## Texto de lectura:

╭──

Pero, busquemos más piezas del mismo puzle, porque una no basta para explicar tanto comportamiento antisocial. Durante mucho tiempo nuestros mecanismos de autorregulación no necesitaron activarse. Las limitaciones venían de fuera, impuestas a la fuerza. Tanto control externalizado nos ha tenido contenidos, pero no necesariamente convencidos con la suficiente pedagogía.
Son muchas las personas que se han lanzado al desenfreno
El control externalizado es eficaz mientras se impone con firmeza. Pero no nos dota, per se, de las herramientas internas necesarias para el autogobierno de nuestro comportamiento. En el momento en el que se han abierto las restricciones, son muchas las personas que se han lanzado al desenfreno, como queriendo compensar de modo infantil todo el “tiempo perdido”, lo no vivido, incurriendo en comportamientos imprudentes a todos los niveles – hasta la DGT parece haberlo constatado con el aumento de multas por velocidad – y forzándose incluso la desinhibición en el consumo de alcohol y otras sustancias.
En todo este contexto, y para dar rienda suelta a deseos eminentemente hedonistas, nos hemos creído quizá que nos merecíamos más de lo que podíamos tener. Y sí, por supuesto que lo merecemos, pero ni tan pronto ni a costa de la salud del de al lado. Se nos ha olvidado que nuestra libertad no puede por menos que estar condicionada por una emergencia sanitaria global y, sobre todo, que termina allí donde empieza la de quien tenemos en frente.
Se ha señalado a los jóvenes porque están en edades más inmaduras
Ese egocentrismo nos ha llevado a una especie de falta de respeto generalizada por las figuras de autoridad – todos ellos, por cierto, testigos de excepción y víctimas de todos nuestros excesos – y, también, por qué no decirlo, nos ha hecho exhibir una falta de valores que, como sociedad, bien debería escandalizarnos. Hablo en plural y en primera persona porque creo que la autocrítica generalizada es necesaria. Pero, si se ha señalado a los jóvenes en mayor medida es también porque son ellos los que están en edades más inmaduras.

╰──

## Datos aportados:
╭──

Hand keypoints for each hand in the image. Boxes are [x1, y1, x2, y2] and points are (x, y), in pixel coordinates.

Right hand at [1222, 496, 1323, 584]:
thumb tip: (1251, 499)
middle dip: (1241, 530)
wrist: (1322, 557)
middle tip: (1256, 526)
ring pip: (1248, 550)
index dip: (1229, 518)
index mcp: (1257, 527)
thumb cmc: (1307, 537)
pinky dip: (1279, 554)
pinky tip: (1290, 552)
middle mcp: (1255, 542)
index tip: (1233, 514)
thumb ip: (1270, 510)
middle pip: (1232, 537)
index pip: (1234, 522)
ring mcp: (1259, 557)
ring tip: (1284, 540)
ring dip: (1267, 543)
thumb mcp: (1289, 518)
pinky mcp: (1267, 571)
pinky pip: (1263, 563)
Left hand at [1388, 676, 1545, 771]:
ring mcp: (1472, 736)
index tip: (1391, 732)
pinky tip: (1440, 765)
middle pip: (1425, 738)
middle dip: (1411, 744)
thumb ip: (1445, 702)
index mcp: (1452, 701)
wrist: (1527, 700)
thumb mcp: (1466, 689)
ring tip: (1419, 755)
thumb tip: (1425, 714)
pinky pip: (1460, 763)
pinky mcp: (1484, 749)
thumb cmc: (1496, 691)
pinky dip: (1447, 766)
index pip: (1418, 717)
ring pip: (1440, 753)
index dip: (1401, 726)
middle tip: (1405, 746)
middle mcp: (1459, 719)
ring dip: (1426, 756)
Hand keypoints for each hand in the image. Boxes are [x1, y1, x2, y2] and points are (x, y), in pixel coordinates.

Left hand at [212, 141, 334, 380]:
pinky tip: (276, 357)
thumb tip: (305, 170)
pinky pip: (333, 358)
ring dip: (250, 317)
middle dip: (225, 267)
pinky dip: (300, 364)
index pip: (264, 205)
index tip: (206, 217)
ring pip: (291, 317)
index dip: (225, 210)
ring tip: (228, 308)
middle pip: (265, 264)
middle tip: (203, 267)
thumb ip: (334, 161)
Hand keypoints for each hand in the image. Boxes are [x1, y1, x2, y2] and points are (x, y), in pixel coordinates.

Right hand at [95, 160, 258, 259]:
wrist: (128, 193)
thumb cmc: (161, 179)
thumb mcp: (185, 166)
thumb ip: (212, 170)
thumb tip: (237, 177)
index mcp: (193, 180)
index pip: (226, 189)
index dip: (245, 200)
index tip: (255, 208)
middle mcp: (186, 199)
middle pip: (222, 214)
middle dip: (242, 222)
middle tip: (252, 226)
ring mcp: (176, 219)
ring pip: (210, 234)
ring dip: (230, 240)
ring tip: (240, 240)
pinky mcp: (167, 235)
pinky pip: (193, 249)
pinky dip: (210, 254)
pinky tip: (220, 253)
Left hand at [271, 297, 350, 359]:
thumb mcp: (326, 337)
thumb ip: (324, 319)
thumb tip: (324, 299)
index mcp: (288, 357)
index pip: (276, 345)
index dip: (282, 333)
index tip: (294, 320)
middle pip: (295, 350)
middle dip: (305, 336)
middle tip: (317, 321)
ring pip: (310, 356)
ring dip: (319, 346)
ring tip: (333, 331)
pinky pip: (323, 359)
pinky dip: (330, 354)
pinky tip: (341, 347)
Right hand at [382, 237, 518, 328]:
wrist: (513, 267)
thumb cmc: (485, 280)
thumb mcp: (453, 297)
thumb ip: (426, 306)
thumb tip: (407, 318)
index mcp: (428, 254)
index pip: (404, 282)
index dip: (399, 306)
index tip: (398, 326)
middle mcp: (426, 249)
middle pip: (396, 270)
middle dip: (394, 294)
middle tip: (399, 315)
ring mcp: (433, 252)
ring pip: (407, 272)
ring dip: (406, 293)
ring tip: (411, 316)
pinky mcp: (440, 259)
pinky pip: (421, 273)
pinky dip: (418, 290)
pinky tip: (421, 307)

╰──

## Explorar el material:
[1] En el texto sobre el control externalizado, ¿por qué se habla en plural y en primera persona? Responde en una a tres oraciones.
[2] Prosigue, por favor, el texto sobre el control externalizado a partir de su última oración.
Los registros no intervienen en esto.

## Conjunto de respuestas:
[1] Se habla en plural y en primera persona porque se considera necesaria una autocrítica generalizada.

[2]
En las que el individualismo rige sus esquemas sobre el mundo. Y en las que la anticipación de las consecuencias de los propios actos está menos entrenada. Empujar los límites está a la orden del día y la elevada impulsividad dispone de menos herramientas intrínsecas de control. También hablamos de etapas vitales en las que el grupo de iguales cobra especial relevancia y, con ello, tanto la presión grupal como el efecto de la responsabilidad diluida en la masa también conducen a comportamientos más contrarios a los principios con los que supuestamente hemos sido educados y socializados.
Debemos educar a los jóvenes en valores tan imprescindibles como la solidaridad
Así las cosas, no trivialicemos nada de lo que está pasando, no dejemos de hacer examen de conciencia. Y, sobre todo, no permitamos que estas tendencias con explicaciones circunstanciales den paso a patrones de comportamiento más estructurales a largo plazo. El momento de reconducir la tendencia es este y no otro.
La solución pasa por el análisis humilde del propio comportamiento, por actuar con más empatía y menos egoísmo, por entrenar la autorregulación y la paciencia y, por supuesto, por la educación en valores tan imprescindibles como la solidaridad, el respeto al prójimo y el respeto de la convivencia.